Quiet Flows the Don by Mikhail Sholokhov

Quiet Flows the Don by Mikhail Sholokhov

Author:Mikhail Sholokhov
Language: eng
Format: azw3
Tags: Nobel Prize for Literature, Communism, Civil War, Fiction, Revolution, War, First World War, Classics, Russia
ISBN: 9780241284407
Publisher: Penguin Modern Classics
Published: 2017-10-14T23:00:00+00:00


Chapter Ten

Nineteen-sixteen. October. Night. Rain and wind. The trenches in the alder-grown marshes of Polesie. Barbed-wire entanglements in front. A freezing slush in the trenches. The wet sheet-iron of an observation post gleams faintly. Lights here and there in the dugouts.

At the entrance to one of the officer’s dugouts a thick-set officer halted for a moment, his wet fingers slipping over his greatcoat fasteners. He hurriedly unfastened them, shook the water from the collar, wiped his boots on the heap of straw trampled into the mud at the entrance, and only then pushed open the door, stooped, and entered the dugout.

A yellow band of light streaming from a little paraffin lamp gleamed oilily on his face. An officer in an open jacket rose, passed his hand over his rumpled grey hair and yawned.

‘Raining?’ he asked.

‘Yes,’ the visitor replied, and removing his greatcoat, hung it together with his sopping wet cap on a nail by the door. ‘You’re warm in here!’

‘We’ve had the fire alight recently. It’s bad though that the water is oozing up through the floor. The rain will outlast us. What do you think, Bunchuk?’

Rubbing his hairy hands, Bunchuk stooped and squatted down by the stove.

‘Put some planks down over the floor,’ he replied. ‘We’re fine and dry in our dugout. We could walk about with bare feet. Where’s Listnitsky?’

‘He’s asleep. He came back from a round of the guards and lay down at once.’

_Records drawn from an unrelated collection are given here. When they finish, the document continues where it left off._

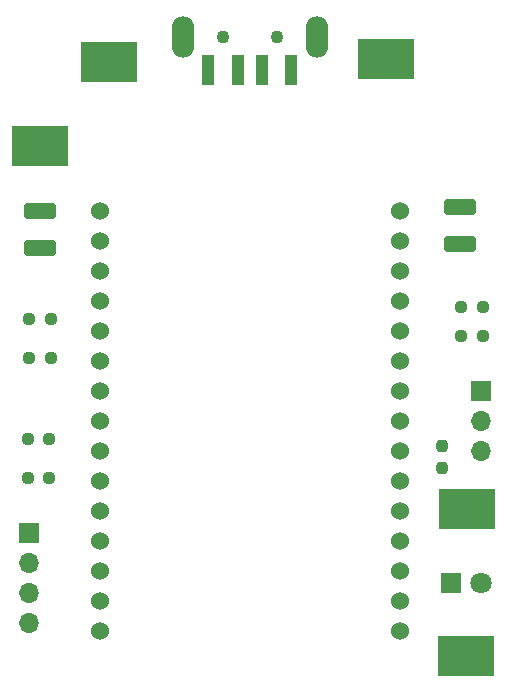
<source format=gts>
%TF.GenerationSoftware,KiCad,Pcbnew,7.0.6*%
%TF.CreationDate,2024-09-24T20:19:06-04:00*%
%TF.ProjectId,ESP32_Temp_Humidity,45535033-325f-4546-956d-705f48756d69,rev?*%
%TF.SameCoordinates,Original*%
%TF.FileFunction,Soldermask,Top*%
%TF.FilePolarity,Negative*%
%FSLAX46Y46*%
G04 Gerber Fmt 4.6, Leading zero omitted, Abs format (unit mm)*
G04 Created by KiCad (PCBNEW 7.0.6) date 2024-09-24 20:19:06*
%MOMM*%
%LPD*%
G01*
G04 APERTURE LIST*
G04 Aperture macros list*
%AMRoundRect*
0 Rectangle with rounded corners*
0 $1 Rounding radius*
0 $2 $3 $4 $5 $6 $7 $8 $9 X,Y pos of 4 corners*
0 Add a 4 corners polygon primitive as box body*
4,1,4,$2,$3,$4,$5,$6,$7,$8,$9,$2,$3,0*
0 Add four circle primitives for the rounded corners*
1,1,$1+$1,$2,$3*
1,1,$1+$1,$4,$5*
1,1,$1+$1,$6,$7*
1,1,$1+$1,$8,$9*
0 Add four rect primitives between the rounded corners*
20,1,$1+$1,$2,$3,$4,$5,0*
20,1,$1+$1,$4,$5,$6,$7,0*
20,1,$1+$1,$6,$7,$8,$9,0*
20,1,$1+$1,$8,$9,$2,$3,0*%
G04 Aperture macros list end*
%ADD10R,4.699000X3.429000*%
%ADD11C,1.100000*%
%ADD12R,1.100000X2.500000*%
%ADD13O,1.900000X3.500000*%
%ADD14RoundRect,0.237500X-0.250000X-0.237500X0.250000X-0.237500X0.250000X0.237500X-0.250000X0.237500X0*%
%ADD15R,1.800000X1.800000*%
%ADD16C,1.800000*%
%ADD17R,1.700000X1.700000*%
%ADD18O,1.700000X1.700000*%
%ADD19RoundRect,0.237500X-0.237500X0.250000X-0.237500X-0.250000X0.237500X-0.250000X0.237500X0.250000X0*%
%ADD20C,1.524000*%
%ADD21RoundRect,0.250000X-1.100000X0.412500X-1.100000X-0.412500X1.100000X-0.412500X1.100000X0.412500X0*%
G04 APERTURE END LIST*
D10*
%TO.C,TP5*%
X149098000Y-101219000D03*
%TD*%
%TO.C,TP4*%
X149225000Y-88773000D03*
%TD*%
%TO.C,TP3*%
X142367000Y-50673000D03*
%TD*%
%TO.C,TP2*%
X113030000Y-58039000D03*
%TD*%
%TO.C,TP1*%
X118872000Y-50927000D03*
%TD*%
D11*
%TO.C,J1*%
X128510000Y-48810000D03*
X133110000Y-48810000D03*
D12*
X127310000Y-51560000D03*
X129810000Y-51560000D03*
X131810000Y-51560000D03*
X134310000Y-51560000D03*
D13*
X125110000Y-48810000D03*
X136510000Y-48810000D03*
%TD*%
D14*
%TO.C,R2*%
X112014000Y-82804000D03*
X113839000Y-82804000D03*
%TD*%
%TO.C,R6*%
X112117500Y-72644000D03*
X113942500Y-72644000D03*
%TD*%
%TO.C,R1*%
X112014000Y-86106000D03*
X113839000Y-86106000D03*
%TD*%
%TO.C,R5*%
X112117500Y-75976000D03*
X113942500Y-75976000D03*
%TD*%
D15*
%TO.C,R4*%
X147823000Y-94996000D03*
D16*
X150363000Y-94996000D03*
%TD*%
D17*
%TO.C,J3*%
X150393000Y-78755000D03*
D18*
X150393000Y-81295000D03*
X150393000Y-83835000D03*
%TD*%
D19*
%TO.C,R3*%
X147066000Y-83415500D03*
X147066000Y-85240500D03*
%TD*%
D20*
%TO.C,U1*%
X118110000Y-63500000D03*
X118110000Y-66040000D03*
X118110000Y-68580000D03*
X118110000Y-71120000D03*
X118110000Y-73660000D03*
X118110000Y-76200000D03*
X118110000Y-78740000D03*
X118110000Y-81280000D03*
X118110000Y-83820000D03*
X118110000Y-86360000D03*
X118110000Y-88900000D03*
X118110000Y-91440000D03*
X118110000Y-93980000D03*
X118110000Y-96520000D03*
X118110000Y-99060000D03*
X143510000Y-99060000D03*
X143510000Y-96520000D03*
X143510000Y-93980000D03*
X143510000Y-91440000D03*
X143510000Y-88900000D03*
X143510000Y-86360000D03*
X143510000Y-83820000D03*
X143510000Y-81280000D03*
X143510000Y-78740000D03*
X143510000Y-76200000D03*
X143510000Y-73660000D03*
X143510000Y-71120000D03*
X143510000Y-68580000D03*
X143510000Y-66040000D03*
X143510000Y-63500000D03*
%TD*%
D14*
%TO.C,R7*%
X148693500Y-71628000D03*
X150518500Y-71628000D03*
%TD*%
D21*
%TO.C,C1*%
X148590000Y-63207500D03*
X148590000Y-66332500D03*
%TD*%
%TO.C,C2*%
X113030000Y-63500000D03*
X113030000Y-66625000D03*
%TD*%
D17*
%TO.C,J2*%
X112141000Y-90805000D03*
D18*
X112141000Y-93345000D03*
X112141000Y-95885000D03*
X112141000Y-98425000D03*
%TD*%
D14*
%TO.C,R8*%
X148693500Y-74064000D03*
X150518500Y-74064000D03*
%TD*%
M02*

</source>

‘All right to wake him up?’

‘Go ahead. We’ll have a game of chess.’

Bunchuk stroked the rain from his heavy brows with his index finger, examined the finger attentively, and called quietly:

‘Eugene Nikolaivitch!’

‘Well?’ Listnitsky raised himself on his elbow.

‘Have a game of chess?’

Eugene dropped his legs from the bed, and rubbed hard with his soft white palm at his chest.

As the first game was nearing its end two officers of the fifth company, captain Kalmikov and subaltern Chubov, entered.

‘News!’ Kalmikov cried as he crossed the threshold. ‘The regiment will probably be withdrawn.’

‘Where did you hear that?’ the grey-haired officer, lieutenant Merkulov, smiled disbelievingly.

‘The commander of the battery has just informed us over the telephone. How did he know? Well, he only returned from the divisional staff yesterday.’

‘It would be great to have a bath,’ Chubov said, with a note of ecstasy in his voice.

‘You’re damp in here, gentlemen, very damp,’ Kalmikov grumbled, looking around the log-timbered walls and the squelching earthen floor.

‘We’ve got the marsh right at our side,’ Merkulov said apologetically.

‘Thank the Almighty that here in the marsh you’re as comfortable as if you were in Abraham’s bosom!’ Bunchuk intervened. ‘In other districts they’re attacking, but here we fire one round a week.’

‘Better to be attacking than rotting in this hole.’

‘They don’t keep the cossacks to get them wiped out in attacks. You ought to know better, lieutenant Merkulov,’ Bunchuk observed.

‘Then what are we kept for, in your opinion?’

‘At the right moment the government will play its old game of maintaining itself on the backs of the cossacks.’

‘Now you’re talking heresy,’ Kalmikov waved his hand.